Seit den Kindermissbrauch-Skandalen und den Sex Skandalen der katholischen Kirche, die in den letzten Jahren entdeckt wurden, hat die Welt auf eine Reaktion von Papst Benedikt XVI gewartet. Irgendetwas. Eine Entschuldigung, ein Aufruf zur Handlung dagegen, einfach nur irgendeine Reaktion! Aber nein, selbst bei seiner Osteransprache an die Welt schien es, als wäre dieses Thema nicht wichtig genug, als dass es den Heiligen Vater interessieren könnte. Nächste Woche jedoch kann die Welt endlich lesen, wie überrascht er von den Skandalen war…besser spät als nie?
Nächste Woche veröffentlicht der Vatikan ein Buch, das das erste Interview zur Grundlage hat, das jemals ein Papst auf diese Weise gegeben hat und wir alle können uns auf einige interessante Aussagen freuen. Eine der überraschendsten davon ist, dass er endlich akzeptiert, dass Kondome eine gute Sache sein könnten!
Naja, genau so hat er das nicht gesagt. Er hat sich nur ein klein bisschen von der konservativen Meinung wegbewegt, die den Gebrauch von Kondomen grundsätzlich verurteilt: „In bestimmten Fällen, wenn die Absicht ist, das Risiko einer Infektion zu reduzieren, kann es jedoch ein erster Schritt auf dem Weg zu einem anderen, menschlicheren Umgang mit Sexualität sein.“ Er mach gleich klar, dass man Kondome zwar benutzen darf, um das Ausbreiten von AIDS zu verhindern, es jedoch nicht der ‚richtige Weg‘ ist, mit HIV umzugehen und dass man keine Verhütungsmittel gebrauchen sollte, wenn man verheiratet ist und man selbst und sein Partner nicht an AIDS erkrankt sind.

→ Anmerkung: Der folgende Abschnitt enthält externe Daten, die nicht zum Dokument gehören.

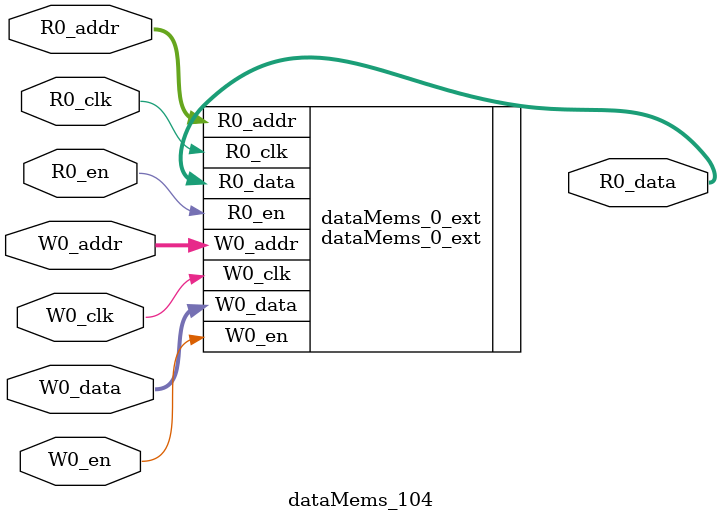
<source format=sv>
`ifndef RANDOMIZE
  `ifdef RANDOMIZE_REG_INIT
    `define RANDOMIZE
  `endif // RANDOMIZE_REG_INIT
`endif // not def RANDOMIZE
`ifndef RANDOMIZE
  `ifdef RANDOMIZE_MEM_INIT
    `define RANDOMIZE
  `endif // RANDOMIZE_MEM_INIT
`endif // not def RANDOMIZE

`ifndef RANDOM
  `define RANDOM $random
`endif // not def RANDOM

// Users can define 'PRINTF_COND' to add an extra gate to prints.
`ifndef PRINTF_COND_
  `ifdef PRINTF_COND
    `define PRINTF_COND_ (`PRINTF_COND)
  `else  // PRINTF_COND
    `define PRINTF_COND_ 1
  `endif // PRINTF_COND
`endif // not def PRINTF_COND_

// Users can define 'ASSERT_VERBOSE_COND' to add an extra gate to assert error printing.
`ifndef ASSERT_VERBOSE_COND_
  `ifdef ASSERT_VERBOSE_COND
    `define ASSERT_VERBOSE_COND_ (`ASSERT_VERBOSE_COND)
  `else  // ASSERT_VERBOSE_COND
    `define ASSERT_VERBOSE_COND_ 1
  `endif // ASSERT_VERBOSE_COND
`endif // not def ASSERT_VERBOSE_COND_

// Users can define 'STOP_COND' to add an extra gate to stop conditions.
`ifndef STOP_COND_
  `ifdef STOP_COND
    `define STOP_COND_ (`STOP_COND)
  `else  // STOP_COND
    `define STOP_COND_ 1
  `endif // STOP_COND
`endif // not def STOP_COND_

// Users can define INIT_RANDOM as general code that gets injected into the
// initializer block for modules with registers.
`ifndef INIT_RANDOM
  `define INIT_RANDOM
`endif // not def INIT_RANDOM

// If using random initialization, you can also define RANDOMIZE_DELAY to
// customize the delay used, otherwise 0.002 is used.
`ifndef RANDOMIZE_DELAY
  `define RANDOMIZE_DELAY 0.002
`endif // not def RANDOMIZE_DELAY

// Define INIT_RANDOM_PROLOG_ for use in our modules below.
`ifndef INIT_RANDOM_PROLOG_
  `ifdef RANDOMIZE
    `ifdef VERILATOR
      `define INIT_RANDOM_PROLOG_ `INIT_RANDOM
    `else  // VERILATOR
      `define INIT_RANDOM_PROLOG_ `INIT_RANDOM #`RANDOMIZE_DELAY begin end
    `endif // VERILATOR
  `else  // RANDOMIZE
    `define INIT_RANDOM_PROLOG_
  `endif // RANDOMIZE
`endif // not def INIT_RANDOM_PROLOG_

// Include register initializers in init blocks unless synthesis is set
`ifndef SYNTHESIS
  `ifndef ENABLE_INITIAL_REG_
    `define ENABLE_INITIAL_REG_
  `endif // not def ENABLE_INITIAL_REG_
`endif // not def SYNTHESIS

// Include rmemory initializers in init blocks unless synthesis is set
`ifndef SYNTHESIS
  `ifndef ENABLE_INITIAL_MEM_
    `define ENABLE_INITIAL_MEM_
  `endif // not def ENABLE_INITIAL_MEM_
`endif // not def SYNTHESIS

module dataMems_104(	// @[generators/ara/src/main/scala/UnsafeAXI4ToTL.scala:365:62]
  input  [4:0]  R0_addr,
  input         R0_en,
  input         R0_clk,
  output [66:0] R0_data,
  input  [4:0]  W0_addr,
  input         W0_en,
  input         W0_clk,
  input  [66:0] W0_data
);

  dataMems_0_ext dataMems_0_ext (	// @[generators/ara/src/main/scala/UnsafeAXI4ToTL.scala:365:62]
    .R0_addr (R0_addr),
    .R0_en   (R0_en),
    .R0_clk  (R0_clk),
    .R0_data (R0_data),
    .W0_addr (W0_addr),
    .W0_en   (W0_en),
    .W0_clk  (W0_clk),
    .W0_data (W0_data)
  );
endmodule


</source>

Er erlaubt eigentlich nur, dass Männer Kondome benutzen dürfen, wenn sie wissen, dass sie HIV positiv sind, so dass sie nicht noch eine weitere Person anstecken. Er führt ein Beispiel an: ”Es mag individuelle, gerechtfertigte Fälle geben, zum Beispiel wenn ein männlicher Prostituierter ein Kondom benutzt, in denen das… ein erstes bisschen Verantwortungsgefühl ist, um wieder deutlich zu machen, dass nicht alles erlaubt ist und dass man nicht alles machen kann, was man will.“ Er rückt nicht ab von seinem Standpunkt, dass man keine geburtskontrollierenden Maßnahmen verwenden sollte oder dass man vor der Ehe keinen Sex haben sollte – Gott verhüte! Nein, das nicht, doch es scheint, dass der Pontiff nach jahrzehntelangen Protesten, Debatten und Diskussionen endlich erkannt hat, dass selbst die katholische Kirche nicht so rückständig sein kann zu glauben, es sei besser, eine andere Person mit einem tödlichen Virus zu infizieren als ein Kondom zu benutzen! Viele Kardinäle, Bischöfe und Priester, die offensichtlich mehr in der Realität leben, sind bereits der Meinung, dass Verhütungsmittel vielleicht sogar eine gute Idee sein könnten und vielleicht besser als die Lösung des Papstes, der immer noch Abstinenz vorschlägt.
Trotzdem denke ich, dass wir seiner Heiligkeit danken sollten, dass er allen mit HIV infizierten Männern erlaubt hat, beim Sex mit ihren Frauen Kondome zu verwenden und dass nun auch männliche Prostituierte in ihrem Beruf Kondome tragen dürfen. Sollte er jemals selbst die Freuden des Geschlechtsverkehrs erleben darf, finde ich, er sollte es ohne ein Kondom versuchen, damit er einmal das volle Vergnügen hat.